Ma qua non si parla del linguaggio del prog: tre voci (fra cui una femminile, se riuscite a riconoscerla...), due chitarre, un basso, tappeti di tastiere a go go ed una sparatissima drum-machine sono le "attrezzature" che il trio svizzero decide di caricare sull’astronave prima di decollare e lanciarsi nello spazio per un viaggio sicuramente senza ritorno. Il risultato è un black intensissimo che, continuando a guardare alle lezioni dei maestri Mayhem ed Emperor, cerca di estendersi, di farsi ancora più inafferrabile, fino ad assumere, nella forma come negli intenti, dei connotati ambient. Come se in effetti la monumentalità dei gruppi appena citati venisse deformata, risucchiata e frullata nella vorace centrifuga di una buco nero (entro il quale tutto cambia). Il miracolo compiuto dai tre svizzeri è quello di scrivere una sorta di nuovo “In the Nightside Eclipse” in salsa sci-fi caratterizzato da un magma di suoni cacofonici ancora più impalpabili: composizioni lunghissime e dall’incedere disorientante, riff che brillano di melodie bellissime, avvolgenti fraseggi doom, improvvise virate thrash, magniloquenza marziale, oasi di kosmische musik, il tutto scandito da pattern ritmici disumani a cui possiamo attribuire le funzioni più svariate, ma certo non quella di dettare l’andamento dei brani, i quali si muovono con dinamiche decisamente non canoniche (si è detto che siamo dentro ad un buco nero, no?).

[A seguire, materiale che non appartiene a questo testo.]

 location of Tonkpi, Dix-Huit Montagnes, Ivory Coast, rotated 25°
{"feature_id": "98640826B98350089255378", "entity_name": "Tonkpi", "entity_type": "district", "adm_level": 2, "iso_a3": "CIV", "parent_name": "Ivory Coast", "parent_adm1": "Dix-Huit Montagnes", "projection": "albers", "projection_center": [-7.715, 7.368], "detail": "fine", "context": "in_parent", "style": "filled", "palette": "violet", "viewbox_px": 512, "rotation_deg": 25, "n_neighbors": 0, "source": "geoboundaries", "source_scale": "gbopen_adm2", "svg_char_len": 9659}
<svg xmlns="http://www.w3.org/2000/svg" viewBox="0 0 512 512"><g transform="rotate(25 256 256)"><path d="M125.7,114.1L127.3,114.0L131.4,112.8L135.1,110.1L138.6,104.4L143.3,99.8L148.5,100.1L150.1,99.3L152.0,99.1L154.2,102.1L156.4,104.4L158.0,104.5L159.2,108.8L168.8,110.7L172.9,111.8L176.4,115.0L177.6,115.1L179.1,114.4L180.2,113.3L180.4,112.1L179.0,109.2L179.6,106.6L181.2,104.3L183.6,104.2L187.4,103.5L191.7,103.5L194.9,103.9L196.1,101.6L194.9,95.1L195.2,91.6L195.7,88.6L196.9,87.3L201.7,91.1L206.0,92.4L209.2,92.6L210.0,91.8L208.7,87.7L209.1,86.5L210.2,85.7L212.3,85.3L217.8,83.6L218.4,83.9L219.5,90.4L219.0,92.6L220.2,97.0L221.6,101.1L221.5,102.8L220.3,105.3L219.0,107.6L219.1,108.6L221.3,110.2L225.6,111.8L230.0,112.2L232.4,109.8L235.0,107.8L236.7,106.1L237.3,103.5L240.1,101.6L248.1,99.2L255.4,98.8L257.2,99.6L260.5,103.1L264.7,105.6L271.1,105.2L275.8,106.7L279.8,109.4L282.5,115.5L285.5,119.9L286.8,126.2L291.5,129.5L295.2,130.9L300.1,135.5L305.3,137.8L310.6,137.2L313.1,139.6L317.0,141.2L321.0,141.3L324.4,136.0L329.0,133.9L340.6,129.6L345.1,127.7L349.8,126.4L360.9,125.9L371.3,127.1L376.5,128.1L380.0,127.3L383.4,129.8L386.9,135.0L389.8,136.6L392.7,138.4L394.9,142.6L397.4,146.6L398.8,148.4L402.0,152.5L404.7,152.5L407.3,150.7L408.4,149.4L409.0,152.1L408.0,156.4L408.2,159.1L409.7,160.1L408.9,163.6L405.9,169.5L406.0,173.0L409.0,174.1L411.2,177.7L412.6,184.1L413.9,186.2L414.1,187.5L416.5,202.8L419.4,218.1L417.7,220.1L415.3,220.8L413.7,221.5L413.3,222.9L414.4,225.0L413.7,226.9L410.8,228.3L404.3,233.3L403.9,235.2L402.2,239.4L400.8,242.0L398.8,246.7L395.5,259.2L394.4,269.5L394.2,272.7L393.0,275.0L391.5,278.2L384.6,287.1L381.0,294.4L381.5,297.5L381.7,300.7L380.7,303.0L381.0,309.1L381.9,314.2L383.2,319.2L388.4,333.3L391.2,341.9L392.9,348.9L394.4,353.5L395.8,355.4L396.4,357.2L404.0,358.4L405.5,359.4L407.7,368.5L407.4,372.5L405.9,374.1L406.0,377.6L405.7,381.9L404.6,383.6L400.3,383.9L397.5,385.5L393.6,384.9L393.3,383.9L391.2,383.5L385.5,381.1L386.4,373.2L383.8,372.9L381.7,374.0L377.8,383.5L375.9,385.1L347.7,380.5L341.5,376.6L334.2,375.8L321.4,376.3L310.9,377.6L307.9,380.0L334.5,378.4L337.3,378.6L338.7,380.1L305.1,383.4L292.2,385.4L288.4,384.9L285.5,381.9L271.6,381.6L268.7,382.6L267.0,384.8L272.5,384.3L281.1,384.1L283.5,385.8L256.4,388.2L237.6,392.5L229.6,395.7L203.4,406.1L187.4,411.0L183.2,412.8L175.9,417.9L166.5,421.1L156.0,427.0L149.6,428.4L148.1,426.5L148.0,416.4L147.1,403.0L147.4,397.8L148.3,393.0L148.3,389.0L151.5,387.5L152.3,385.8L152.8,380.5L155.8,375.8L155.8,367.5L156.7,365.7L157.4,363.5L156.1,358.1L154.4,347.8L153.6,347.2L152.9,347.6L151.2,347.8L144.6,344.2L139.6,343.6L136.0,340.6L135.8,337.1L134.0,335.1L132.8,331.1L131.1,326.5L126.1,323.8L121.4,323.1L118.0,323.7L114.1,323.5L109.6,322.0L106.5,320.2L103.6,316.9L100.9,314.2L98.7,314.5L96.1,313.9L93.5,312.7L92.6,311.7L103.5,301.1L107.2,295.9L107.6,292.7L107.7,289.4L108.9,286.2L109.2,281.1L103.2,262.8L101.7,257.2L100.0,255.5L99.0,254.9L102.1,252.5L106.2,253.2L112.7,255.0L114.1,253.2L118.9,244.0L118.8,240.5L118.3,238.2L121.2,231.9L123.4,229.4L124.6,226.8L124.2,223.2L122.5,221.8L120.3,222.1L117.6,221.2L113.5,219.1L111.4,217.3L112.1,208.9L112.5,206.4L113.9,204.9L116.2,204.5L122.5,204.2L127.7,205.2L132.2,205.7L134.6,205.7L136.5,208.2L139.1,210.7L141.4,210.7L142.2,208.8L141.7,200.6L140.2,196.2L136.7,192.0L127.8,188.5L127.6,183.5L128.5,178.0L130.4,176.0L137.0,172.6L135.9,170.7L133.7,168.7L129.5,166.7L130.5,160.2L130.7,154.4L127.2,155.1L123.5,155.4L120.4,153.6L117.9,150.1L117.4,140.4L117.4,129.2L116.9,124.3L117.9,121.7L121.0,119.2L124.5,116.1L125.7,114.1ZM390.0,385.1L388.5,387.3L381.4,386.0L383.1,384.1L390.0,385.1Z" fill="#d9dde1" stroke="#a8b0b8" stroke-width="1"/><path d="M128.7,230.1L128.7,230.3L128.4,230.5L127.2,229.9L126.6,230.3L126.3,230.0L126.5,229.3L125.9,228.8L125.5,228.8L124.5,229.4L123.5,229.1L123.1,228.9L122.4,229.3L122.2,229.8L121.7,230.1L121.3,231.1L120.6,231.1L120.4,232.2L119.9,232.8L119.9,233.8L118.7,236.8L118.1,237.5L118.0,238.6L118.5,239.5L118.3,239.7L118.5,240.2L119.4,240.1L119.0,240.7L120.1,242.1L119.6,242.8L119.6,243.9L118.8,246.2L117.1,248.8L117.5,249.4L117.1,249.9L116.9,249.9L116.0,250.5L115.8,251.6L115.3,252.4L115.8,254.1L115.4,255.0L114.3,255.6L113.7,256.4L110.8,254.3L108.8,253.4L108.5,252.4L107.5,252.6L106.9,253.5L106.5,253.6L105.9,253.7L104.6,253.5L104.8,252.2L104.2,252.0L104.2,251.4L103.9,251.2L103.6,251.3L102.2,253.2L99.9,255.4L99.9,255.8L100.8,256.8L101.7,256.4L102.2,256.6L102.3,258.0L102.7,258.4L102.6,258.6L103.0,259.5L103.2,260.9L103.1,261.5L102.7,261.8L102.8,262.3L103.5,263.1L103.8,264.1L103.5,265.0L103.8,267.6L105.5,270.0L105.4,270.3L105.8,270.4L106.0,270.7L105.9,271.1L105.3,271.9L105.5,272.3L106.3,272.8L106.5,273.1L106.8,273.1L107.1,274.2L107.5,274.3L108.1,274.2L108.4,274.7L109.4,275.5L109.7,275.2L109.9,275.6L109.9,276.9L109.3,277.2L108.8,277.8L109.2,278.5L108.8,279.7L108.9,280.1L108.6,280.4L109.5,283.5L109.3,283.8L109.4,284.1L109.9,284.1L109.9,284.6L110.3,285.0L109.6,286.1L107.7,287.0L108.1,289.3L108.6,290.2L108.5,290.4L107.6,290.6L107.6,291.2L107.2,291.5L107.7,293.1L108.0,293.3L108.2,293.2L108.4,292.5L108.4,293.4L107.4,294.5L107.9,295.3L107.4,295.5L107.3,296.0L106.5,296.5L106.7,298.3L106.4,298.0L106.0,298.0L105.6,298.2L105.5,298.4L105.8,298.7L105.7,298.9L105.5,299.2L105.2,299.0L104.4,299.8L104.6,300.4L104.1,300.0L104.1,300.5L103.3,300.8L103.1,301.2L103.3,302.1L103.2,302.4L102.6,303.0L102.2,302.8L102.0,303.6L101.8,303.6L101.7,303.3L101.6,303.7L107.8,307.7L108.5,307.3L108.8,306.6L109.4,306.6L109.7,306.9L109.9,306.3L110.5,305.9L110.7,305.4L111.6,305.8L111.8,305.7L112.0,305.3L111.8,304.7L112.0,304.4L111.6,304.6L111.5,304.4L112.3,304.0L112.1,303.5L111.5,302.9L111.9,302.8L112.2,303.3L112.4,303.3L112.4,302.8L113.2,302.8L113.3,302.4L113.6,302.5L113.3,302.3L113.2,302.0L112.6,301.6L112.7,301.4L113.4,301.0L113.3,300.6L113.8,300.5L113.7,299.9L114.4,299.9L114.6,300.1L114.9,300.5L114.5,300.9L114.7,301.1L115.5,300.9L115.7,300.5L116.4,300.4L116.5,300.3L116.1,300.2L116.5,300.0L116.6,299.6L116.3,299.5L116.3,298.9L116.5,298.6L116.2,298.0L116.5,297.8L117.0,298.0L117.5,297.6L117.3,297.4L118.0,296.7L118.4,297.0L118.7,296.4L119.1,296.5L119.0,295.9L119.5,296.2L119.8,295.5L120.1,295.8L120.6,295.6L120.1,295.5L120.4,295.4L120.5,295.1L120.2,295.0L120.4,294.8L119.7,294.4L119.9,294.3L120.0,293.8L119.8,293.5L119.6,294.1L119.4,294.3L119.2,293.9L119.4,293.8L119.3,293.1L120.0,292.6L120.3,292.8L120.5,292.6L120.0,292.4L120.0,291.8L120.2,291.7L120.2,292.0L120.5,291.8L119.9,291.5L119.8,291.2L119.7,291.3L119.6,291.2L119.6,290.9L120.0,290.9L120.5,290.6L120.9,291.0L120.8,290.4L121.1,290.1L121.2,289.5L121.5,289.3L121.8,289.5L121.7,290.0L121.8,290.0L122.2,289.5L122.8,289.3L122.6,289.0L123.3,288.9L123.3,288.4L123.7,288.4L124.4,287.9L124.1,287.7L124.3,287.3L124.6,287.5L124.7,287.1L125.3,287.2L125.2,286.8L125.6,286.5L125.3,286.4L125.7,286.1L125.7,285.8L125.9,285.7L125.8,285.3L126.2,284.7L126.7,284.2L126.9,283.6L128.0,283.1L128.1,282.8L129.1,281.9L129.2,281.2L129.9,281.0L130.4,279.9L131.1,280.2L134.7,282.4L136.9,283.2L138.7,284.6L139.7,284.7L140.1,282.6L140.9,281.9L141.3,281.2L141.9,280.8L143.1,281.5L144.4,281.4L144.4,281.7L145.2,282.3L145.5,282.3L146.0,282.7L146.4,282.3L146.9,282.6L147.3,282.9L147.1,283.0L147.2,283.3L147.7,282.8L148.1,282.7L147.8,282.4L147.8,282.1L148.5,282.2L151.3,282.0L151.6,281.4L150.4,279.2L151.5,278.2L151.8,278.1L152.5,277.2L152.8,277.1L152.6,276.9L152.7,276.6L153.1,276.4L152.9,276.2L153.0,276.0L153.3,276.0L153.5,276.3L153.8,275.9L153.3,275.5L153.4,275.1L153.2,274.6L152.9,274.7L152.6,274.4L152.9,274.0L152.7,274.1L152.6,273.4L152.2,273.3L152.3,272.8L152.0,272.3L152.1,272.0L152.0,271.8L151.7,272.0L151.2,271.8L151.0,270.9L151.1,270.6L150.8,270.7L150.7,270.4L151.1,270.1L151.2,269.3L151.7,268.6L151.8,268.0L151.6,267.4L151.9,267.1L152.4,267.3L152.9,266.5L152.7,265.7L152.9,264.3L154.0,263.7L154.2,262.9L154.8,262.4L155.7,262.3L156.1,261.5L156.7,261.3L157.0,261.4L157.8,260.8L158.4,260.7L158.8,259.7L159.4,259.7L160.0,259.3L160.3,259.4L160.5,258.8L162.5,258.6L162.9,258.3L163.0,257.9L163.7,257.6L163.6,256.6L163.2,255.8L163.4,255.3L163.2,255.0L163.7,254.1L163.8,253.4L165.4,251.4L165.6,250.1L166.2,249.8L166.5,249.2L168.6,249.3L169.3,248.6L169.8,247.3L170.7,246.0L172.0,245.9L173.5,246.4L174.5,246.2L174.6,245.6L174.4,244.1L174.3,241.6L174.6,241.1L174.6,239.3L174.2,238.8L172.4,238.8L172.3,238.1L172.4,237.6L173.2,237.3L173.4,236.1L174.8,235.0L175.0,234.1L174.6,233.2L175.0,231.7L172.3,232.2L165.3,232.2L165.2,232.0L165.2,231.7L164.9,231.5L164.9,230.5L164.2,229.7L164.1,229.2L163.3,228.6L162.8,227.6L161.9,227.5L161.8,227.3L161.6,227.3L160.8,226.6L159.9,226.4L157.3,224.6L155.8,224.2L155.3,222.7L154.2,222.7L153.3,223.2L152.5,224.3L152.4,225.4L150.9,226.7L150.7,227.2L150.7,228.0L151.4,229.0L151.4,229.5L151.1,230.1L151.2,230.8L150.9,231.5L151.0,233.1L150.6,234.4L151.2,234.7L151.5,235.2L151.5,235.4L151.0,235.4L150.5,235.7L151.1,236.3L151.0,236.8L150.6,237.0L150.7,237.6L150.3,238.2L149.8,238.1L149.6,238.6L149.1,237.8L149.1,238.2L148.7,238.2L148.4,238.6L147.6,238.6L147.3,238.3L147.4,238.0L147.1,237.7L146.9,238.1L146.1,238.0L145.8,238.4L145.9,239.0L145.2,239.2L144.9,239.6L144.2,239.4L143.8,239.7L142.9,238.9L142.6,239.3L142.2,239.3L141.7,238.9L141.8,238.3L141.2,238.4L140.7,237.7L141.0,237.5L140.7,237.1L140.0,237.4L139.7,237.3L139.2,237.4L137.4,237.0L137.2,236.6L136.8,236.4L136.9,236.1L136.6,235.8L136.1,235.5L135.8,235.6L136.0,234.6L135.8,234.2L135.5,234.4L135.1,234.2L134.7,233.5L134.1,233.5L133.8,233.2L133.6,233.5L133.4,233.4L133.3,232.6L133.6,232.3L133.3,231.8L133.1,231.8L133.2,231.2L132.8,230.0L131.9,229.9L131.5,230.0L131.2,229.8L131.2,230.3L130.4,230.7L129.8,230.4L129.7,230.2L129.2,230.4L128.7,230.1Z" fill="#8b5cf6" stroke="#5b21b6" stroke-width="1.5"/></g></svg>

Lo stesso impiego delle tre voci (un accavallarsi di screming laceranti, sussurri ed oscuri recitati) rende la parola nella musica dei Darkspace un qualcosa di poco codificabile, utile più nel suo significante che nel suo significato: non altro che un ulteriore componente suggestionante da aggiungere al coro stordente delle altre suggestioni (ecco perché risulta coerente l’idea di identificare album e brani con una mera numerazione progressiva; ecco perché, invece, non ci sembravano indispensabili i campionamenti tratti da “2001: Odissea nello spazio”). I risultati sono brillanti e nel corso dei quattro album, la proposta dei Nostri, oltre ad essere particolarmente originale, si è rivelata difficilmente emulabile, in quanto sono necessari talento ed ispirazione davvero rari per rendere fruibile, se non accattivante, un caos di tal fattispecie.

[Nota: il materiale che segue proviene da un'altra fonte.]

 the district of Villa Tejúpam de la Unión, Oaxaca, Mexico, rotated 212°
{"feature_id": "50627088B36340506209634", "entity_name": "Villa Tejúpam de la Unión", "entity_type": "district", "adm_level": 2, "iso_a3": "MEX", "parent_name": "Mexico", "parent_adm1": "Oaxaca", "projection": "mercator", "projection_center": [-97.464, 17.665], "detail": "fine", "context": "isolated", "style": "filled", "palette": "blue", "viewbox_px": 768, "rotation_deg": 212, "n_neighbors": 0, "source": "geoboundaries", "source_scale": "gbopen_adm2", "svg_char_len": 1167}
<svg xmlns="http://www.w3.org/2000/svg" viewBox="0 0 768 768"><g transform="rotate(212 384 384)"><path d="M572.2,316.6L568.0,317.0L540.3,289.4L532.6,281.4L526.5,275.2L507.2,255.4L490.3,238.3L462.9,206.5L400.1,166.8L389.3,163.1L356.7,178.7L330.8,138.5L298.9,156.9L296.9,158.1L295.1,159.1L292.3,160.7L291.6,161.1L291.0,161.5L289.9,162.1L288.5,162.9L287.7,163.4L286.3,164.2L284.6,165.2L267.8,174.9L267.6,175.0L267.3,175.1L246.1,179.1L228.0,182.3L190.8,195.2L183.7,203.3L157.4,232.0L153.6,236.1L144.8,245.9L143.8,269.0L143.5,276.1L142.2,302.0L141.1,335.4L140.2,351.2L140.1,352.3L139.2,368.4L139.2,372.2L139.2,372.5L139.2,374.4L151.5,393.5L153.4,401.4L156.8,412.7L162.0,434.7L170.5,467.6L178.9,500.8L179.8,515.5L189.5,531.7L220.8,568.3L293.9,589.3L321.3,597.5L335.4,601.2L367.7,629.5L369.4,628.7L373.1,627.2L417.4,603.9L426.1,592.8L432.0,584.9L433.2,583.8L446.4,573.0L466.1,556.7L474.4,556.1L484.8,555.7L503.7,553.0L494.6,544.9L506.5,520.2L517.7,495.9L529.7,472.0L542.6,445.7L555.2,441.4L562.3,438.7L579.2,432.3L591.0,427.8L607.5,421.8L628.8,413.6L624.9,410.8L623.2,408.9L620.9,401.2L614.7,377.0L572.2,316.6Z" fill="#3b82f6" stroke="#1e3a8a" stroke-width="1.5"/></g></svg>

Alla stessa maniera in cui, nella scena sopra citata, Kubrick deformava le immagini al fine di trascinare lo spettatore in un viaggio oltre i confini del Conosciuto (e di questo ne avremo la certezza nella memorabile scena finale del film), i Darkspace compiono, con la loro musica inafferrabile (un lungo e spesso fascio di luce nera proiettata in luoghi altrettanto oscuri), uno scavo metafisico che intende condurre l’ascoltatore in quel famoso abisso profondo che da sempre è prerogativa del black metal: uno spazio scuro prima ancora che lo Spazio oscuro in sé.